Mulva Cultural Center plans unveiled
By Lee Reinsch
DE PERE – A striking glass landmark with cascading stairways and a three-story atrium, a building facing all directions so that people visiting De Pere from any direction on the roundabout or the bridge can see what a unique community the city is.
That’s Miriam and Jim Mulva’s vision for the proposed Mulva Cultural Center.
“We’ve always felt that De Pere is kind of the jewel of the Fox River,” De Pere native Miriam Mulva said.
The $50 million Mulva Cultural Center will be a three-story, 60,000-square-foot attraction that will bring world-class exhibits and programs to the downtown eastside De Pere riverfront.
“We’re here on this earth for each other,” she said, explaining why she and her husband Jim feel so strongly about their gift to the community.
The Mulvas, both De Pere natives and the couple behind the cultural center, held a news conference Wednesday, May 1, to unveil the plans for what will be a largely glass building that will feature exhibit and performance spaces, including an auditorium, three-story atrium, classrooms, an outdoor terrace, as well as a café and a public plaza honoring veterans.
Indoor and outdoor observation decks will enable guests to take in views of the Fox River and the “interior St.
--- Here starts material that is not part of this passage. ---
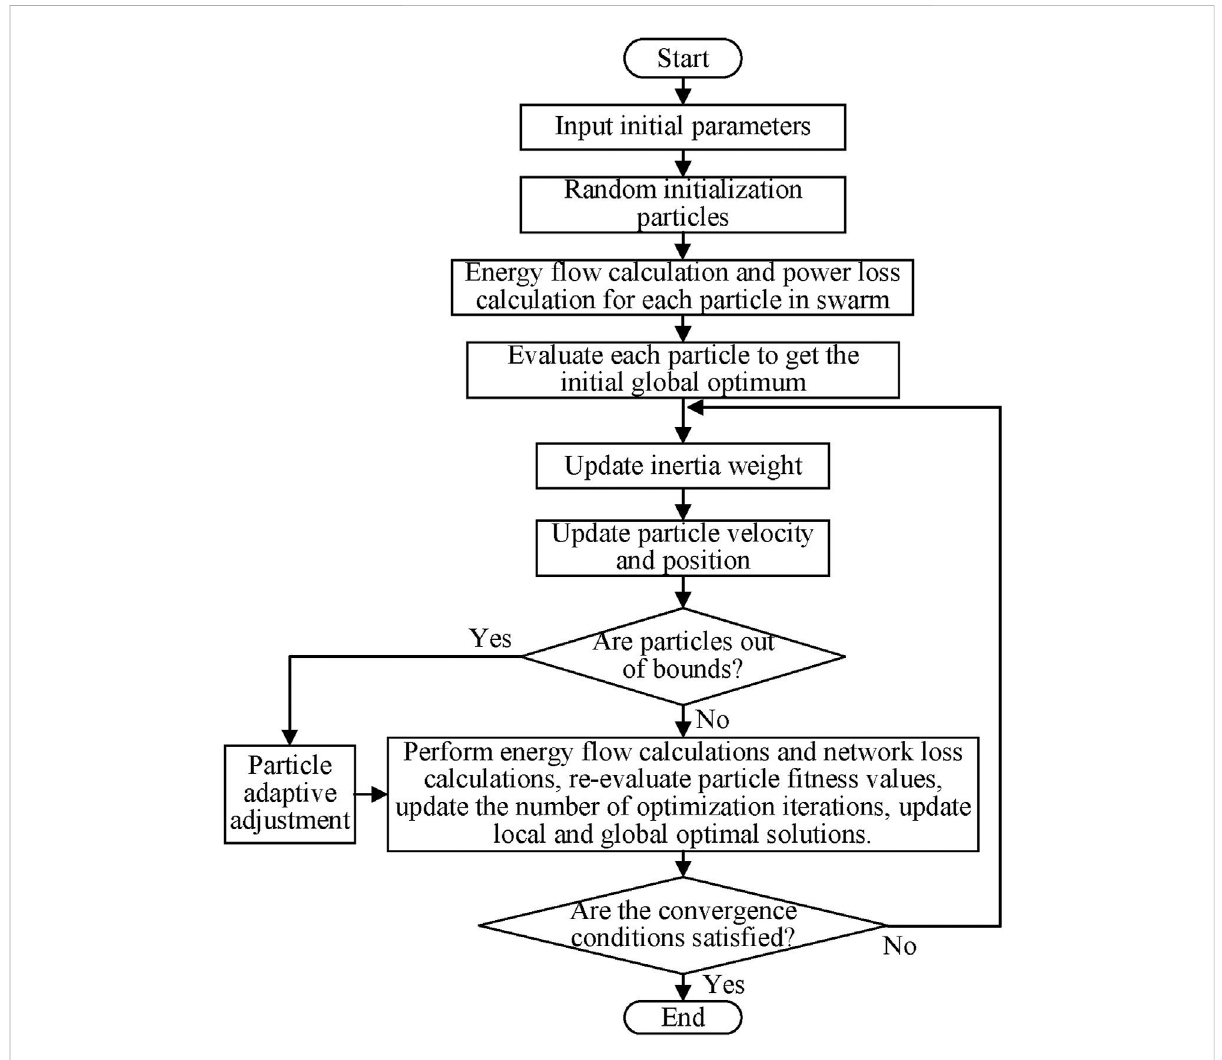
FIGURE 8 The Flow chart of the optimization model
Norbert College skyline,” said Jim Mulva.
The De Pere Cultural Foundation and Mulva Cultural Center Board of Directors hired Skidmore, Owings & Merrill LLP (SOM) of Chicago to design the Mulva Cultural Center.
SOM designed the Main Public Library at Long Beach, California, led the renovation of the Smithsonian National Museum of American History in Washington, D.C., and the master planning for Millennium Park in downtown Chicago, along with many other cultural projects around the world.
Scott Duncan, design partner with SOM, called the Mulva Cultural Center a “a destination and cultural nexus” for De Pere.
“Our design for the Mulva Cultural Center creates a hub for the region’s creative community, bringing world-class cultural events and exhibitions to De Pere,” Duncan said. “We put a lot of thought into the (view from the) roundabout, so the building has no front and no back; it’s a building that’s really facing all directions.”
The cultural center will host traveling exhibitions from major institutions from around the world, hold diverse cultural programming, educational opportunities for people of all ages and more.
Some examples they gave included exhibits of the 101 greatest things ever invented, Titanic artifacts, dinosaurs, art, history, documentation and social things to “grow and develop people of all ages in the community,” Jim Mulva said.
“We want this to be for everybody – young, old, fat and thin,” Miriam said.
In late 2015, the De Pere Common Council approved the Mulvas’ preliminary concept for a cultural center in downtown De Pere, and since then, plans have grown to enhancing the 1 1/2-acre grounds of the Mulva Cultural Center site to serve as a connecting point to the riverfront and the historic downtown district.
The city of De Pere donated the site south of the Claude Allouez bridge along along South Broadway between Wisconsin and Lewis streets.
Construction and operations are to be funded through personal donations from the Mulvas or through grants from the Mulva Family Foundation and managed by the De Pere Cultural Foundation.
They hope to have designs completed by the end of this year before presenting them to the city for review early in 2020.
If all goes as planned, crews will break ground later next year, with opening slated for sometime in 2022.